Task objective. For every line below, set down an identical copy.

Collected data.
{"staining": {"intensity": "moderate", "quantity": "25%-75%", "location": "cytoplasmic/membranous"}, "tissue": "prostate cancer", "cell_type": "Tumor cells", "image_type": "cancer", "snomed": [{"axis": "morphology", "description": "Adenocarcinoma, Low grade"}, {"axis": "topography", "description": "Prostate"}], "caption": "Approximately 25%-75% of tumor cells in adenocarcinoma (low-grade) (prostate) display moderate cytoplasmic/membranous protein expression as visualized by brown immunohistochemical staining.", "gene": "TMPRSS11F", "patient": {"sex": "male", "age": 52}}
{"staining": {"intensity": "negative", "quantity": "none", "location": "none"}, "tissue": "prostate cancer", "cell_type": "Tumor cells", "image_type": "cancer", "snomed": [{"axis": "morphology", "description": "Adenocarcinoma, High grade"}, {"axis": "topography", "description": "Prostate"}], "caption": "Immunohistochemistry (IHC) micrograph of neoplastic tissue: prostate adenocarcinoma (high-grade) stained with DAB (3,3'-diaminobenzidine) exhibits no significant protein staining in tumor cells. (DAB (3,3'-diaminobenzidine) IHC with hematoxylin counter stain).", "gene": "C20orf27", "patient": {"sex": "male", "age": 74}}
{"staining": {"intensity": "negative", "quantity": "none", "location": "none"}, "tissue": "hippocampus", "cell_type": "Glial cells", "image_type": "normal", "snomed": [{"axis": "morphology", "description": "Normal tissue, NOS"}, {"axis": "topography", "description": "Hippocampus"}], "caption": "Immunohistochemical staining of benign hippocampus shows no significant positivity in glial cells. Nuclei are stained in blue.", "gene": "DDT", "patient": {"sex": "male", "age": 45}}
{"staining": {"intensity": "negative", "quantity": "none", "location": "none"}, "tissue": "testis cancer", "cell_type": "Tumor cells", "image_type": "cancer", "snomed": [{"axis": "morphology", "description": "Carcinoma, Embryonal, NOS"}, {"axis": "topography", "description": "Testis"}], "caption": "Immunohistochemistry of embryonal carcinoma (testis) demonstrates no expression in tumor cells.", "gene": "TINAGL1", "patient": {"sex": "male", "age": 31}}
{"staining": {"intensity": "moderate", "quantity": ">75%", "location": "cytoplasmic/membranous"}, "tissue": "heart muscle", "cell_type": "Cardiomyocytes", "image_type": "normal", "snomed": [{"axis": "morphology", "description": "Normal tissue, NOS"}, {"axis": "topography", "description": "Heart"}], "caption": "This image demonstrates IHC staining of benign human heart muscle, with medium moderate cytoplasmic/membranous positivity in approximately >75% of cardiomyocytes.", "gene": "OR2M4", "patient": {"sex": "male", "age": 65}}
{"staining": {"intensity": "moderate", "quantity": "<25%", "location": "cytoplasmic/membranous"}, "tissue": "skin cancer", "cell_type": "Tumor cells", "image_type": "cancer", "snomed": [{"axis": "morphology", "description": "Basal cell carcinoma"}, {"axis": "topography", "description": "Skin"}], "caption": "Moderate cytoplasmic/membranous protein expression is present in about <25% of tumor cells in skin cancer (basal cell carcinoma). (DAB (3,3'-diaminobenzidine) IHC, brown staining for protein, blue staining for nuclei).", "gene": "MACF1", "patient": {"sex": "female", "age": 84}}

Output for this exercise.
{"staining": {"intensity": "moderate", "quantity": "25%-75%", "location": "cytoplasmic/membranous"}, "tissue": "prostate cancer", "cell_type": "Tumor cells", "image_type": "cancer", "snomed": [{"axis": "morphology", "description": "Adenocarcinoma, Low grade"}, {"axis": "topography", "description": "Prostate"}], "caption": "Approximately 25%-75% of tumor cells in adenocarcinoma (low-grade) (prostate) display moderate cytoplasmic/membranous protein expression as visualized by brown immunohistochemical staining.", "gene": "TMPRSS11F", "patient": {"sex": "male", "age": 52}}
{"staining": {"intensity": "negative", "quantity": "none", "location": "none"}, "tissue": "prostate cancer", "cell_type": "Tumor cells", "image_type": "cancer", "snomed": [{"axis": "morphology", "description": "Adenocarcinoma, High grade"}, {"axis": "topography", "description": "Prostate"}], "caption": "Immunohistochemistry (IHC) micrograph of neoplastic tissue: prostate adenocarcinoma (high-grade) stained with DAB (3,3'-diaminobenzidine) exhibits no significant protein staining in tumor cells. (DAB (3,3'-diaminobenzidine) IHC with hematoxylin counter stain).", "gene": "C20orf27", "patient": {"sex": "male", "age": 74}}
{"staining": {"intensity": "negative", "quantity": "none", "location": "none"}, "tissue": "hippocampus", "cell_type": "Glial cells", "image_type": "normal", "snomed": [{"axis": "morphology", "description": "Normal tissue, NOS"}, {"axis": "topography", "description": "Hippocampus"}], "caption": "Immunohistochemical staining of benign hippocampus shows no significant positivity in glial cells. Nuclei are stained in blue.", "gene": "DDT", "patient": {"sex": "male", "age": 45}}
{"staining": {"intensity": "negative", "quantity": "none", "location": "none"}, "tissue": "testis cancer", "cell_type": "Tumor cells", "image_type": "cancer", "snomed": [{"axis": "morphology", "description": "Carcinoma, Embryonal, NOS"}, {"axis": "topography", "description": "Testis"}], "caption": "Immunohistochemistry of embryonal carcinoma (testis) demonstrates no expression in tumor cells.", "gene": "TINAGL1", "patient": {"sex": "male", "age": 31}}
{"staining": {"intensity": "moderate", "quantity": ">75%", "location": "cytoplasmic/membranous"}, "tissue": "heart muscle", "cell_type": "Cardiomyocytes", "image_type": "normal", "snomed": [{"axis": "morphology", "description": "Normal tissue, NOS"}, {"axis": "topography", "description": "Heart"}], "caption": "This image demonstrates IHC staining of benign human heart muscle, with medium moderate cytoplasmic/membranous positivity in approximately >75% of cardiomyocytes.", "gene": "OR2M4", "patient": {"sex": "male", "age": 65}}
{"staining": {"intensity": "moderate", "quantity": "<25%", "location": "cytoplasmic/membranous"}, "tissue": "skin cancer", "cell_type": "Tumor cells", "image_type": "cancer", "snomed": [{"axis": "morphology", "description": "Basal cell carcinoma"}, {"axis": "topography", "description": "Skin"}], "caption": "Moderate cytoplasmic/membranous protein expression is present in about <25% of tumor cells in skin cancer (basal cell carcinoma). (DAB (3,3'-diaminobenzidine) IHC, brown staining for protein, blue staining for nuclei).", "gene": "MACF1", "patient": {"sex": "female", "age": 84}}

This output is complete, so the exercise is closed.